■ **DATA FOR THE TASK**:

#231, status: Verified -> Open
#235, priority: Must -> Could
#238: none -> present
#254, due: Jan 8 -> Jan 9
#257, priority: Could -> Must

...

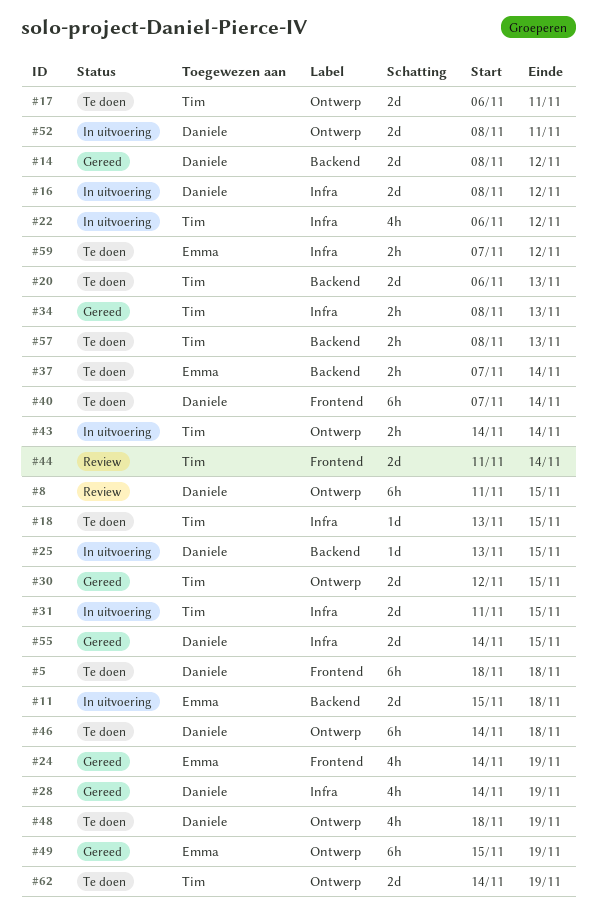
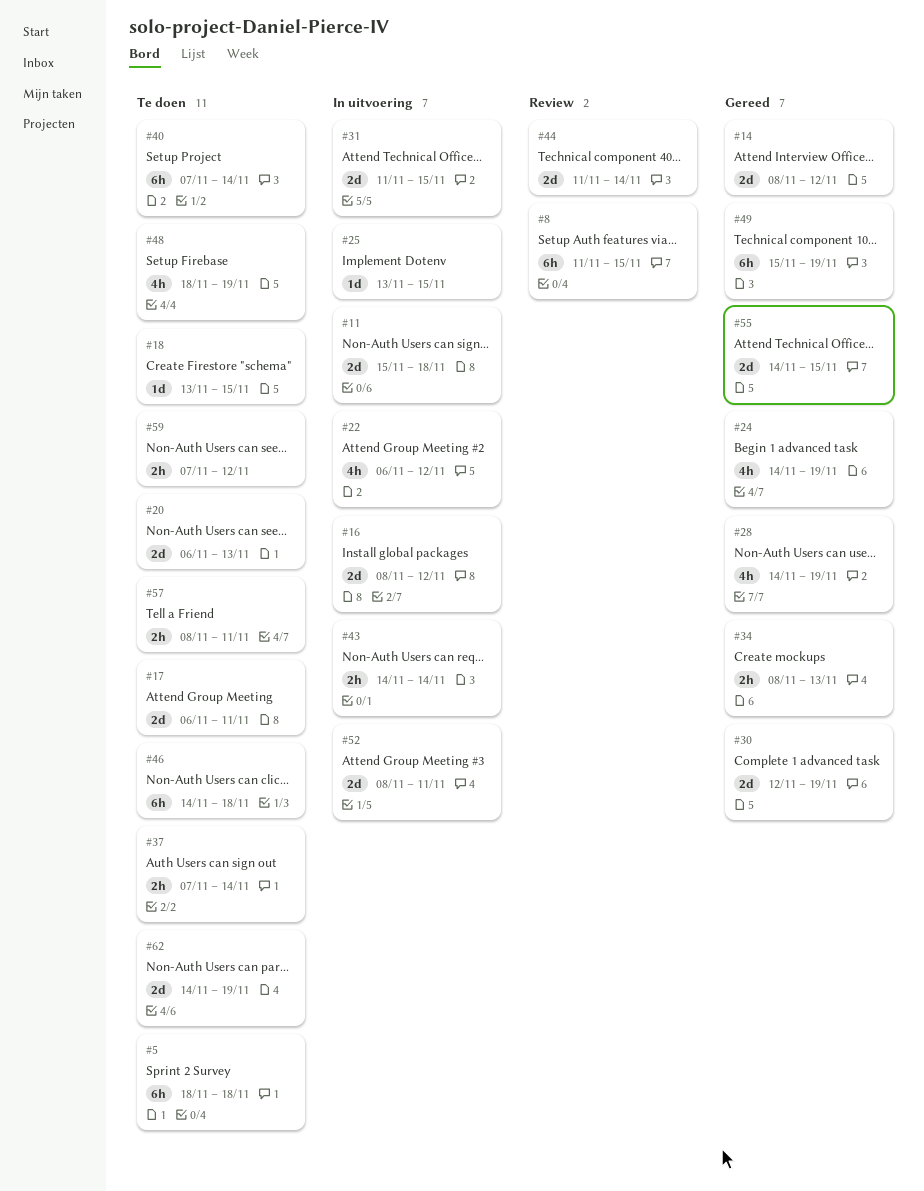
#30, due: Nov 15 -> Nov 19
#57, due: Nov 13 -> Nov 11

■ **ASSIGNED TASK**: Set down, from the entries above, exactly the lines from the one with "#238: none -> present" up to and including the one with "#257, priority: Could -> Must", and no other lines.

■ **ANSWER**:
#238: none -> present
#254, due: Jan 8 -> Jan 9
#257, priority: Could -> Must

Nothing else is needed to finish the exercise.